Over the past two months, the internet is flooded with assumptions that the Coronavirus is nature’s way of fighting climate change. Well, this might come true to some extent as a group of researchers have confirmed that the wave of lockdowns due to Coronavirus has helped in bringing the carbon dioxide emissions down. However, the environmental gains may be short-lived.
As more than 187 countries went on a complete lockdown during January-April to contain the deadly virus, the environment experienced an abrupt reduction in CO2 from driving, flying, and industrial wastes.
A group of scientists from Europe, the United States and Australia, analysed daily CO2 emissions across 69 countries, all 50 US states and 30 Chinese provinces which accounts for 97% of global emissions.
The study found a peak decline of 17% in daily emissions between January and early April compared with the mean 2019 levels.
China, where the confinement started, saw the largest drop in emissions, followed by the United States, Europe and India.
Researchers say the global carbon dioxide emissions could fall by up to 7% this year, depending on the imposed restrictions and social distancing measures by the governments during the rest of the year.
If the pandemic conditions return by mid-June, then the emissions could decline by 4%, but if restrictions remain worldwide until the end of the year, then emissions could drop by 7%. These figures would mark the largest annual decrease in carbon emissions since World War II.
“Population confinement has led to drastic changes in energy use and CO2 emissions,” said Corinne Le Quéré, the lead author of the study and director of Britain’s Tyndall Center for Climate Change Research.
“These extreme decreases are likely to be temporary, however, as they do not reflect structural changes in the economic, transport, or energy systems,” she added.
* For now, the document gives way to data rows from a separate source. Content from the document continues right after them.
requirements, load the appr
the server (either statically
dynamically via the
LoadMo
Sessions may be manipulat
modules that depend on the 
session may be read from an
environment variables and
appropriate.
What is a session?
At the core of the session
Le Quéré said she expected to find even larger reductions in the power and industrial sectors during the pandemic. Instead, she said, many sources of carbon dioxide and other pollutants have continued steadily, almost on autopilot, even as much of the world has ground to a halt.
Emissions from surface transport, power and industry were the most affected sectors accounting for 86% of the total reduction in global emissions. CO2 emissions declined by 60% in the aviation sector, which yielded the largest relative anomaly of any sector, and by 21% in the public sector.
According to United Nations Environment projections, we need to reduce CO2 emissions by 7.6% every single year between now and 2030 to keep global temperatures from rising more than 1.5 degrees Celsius.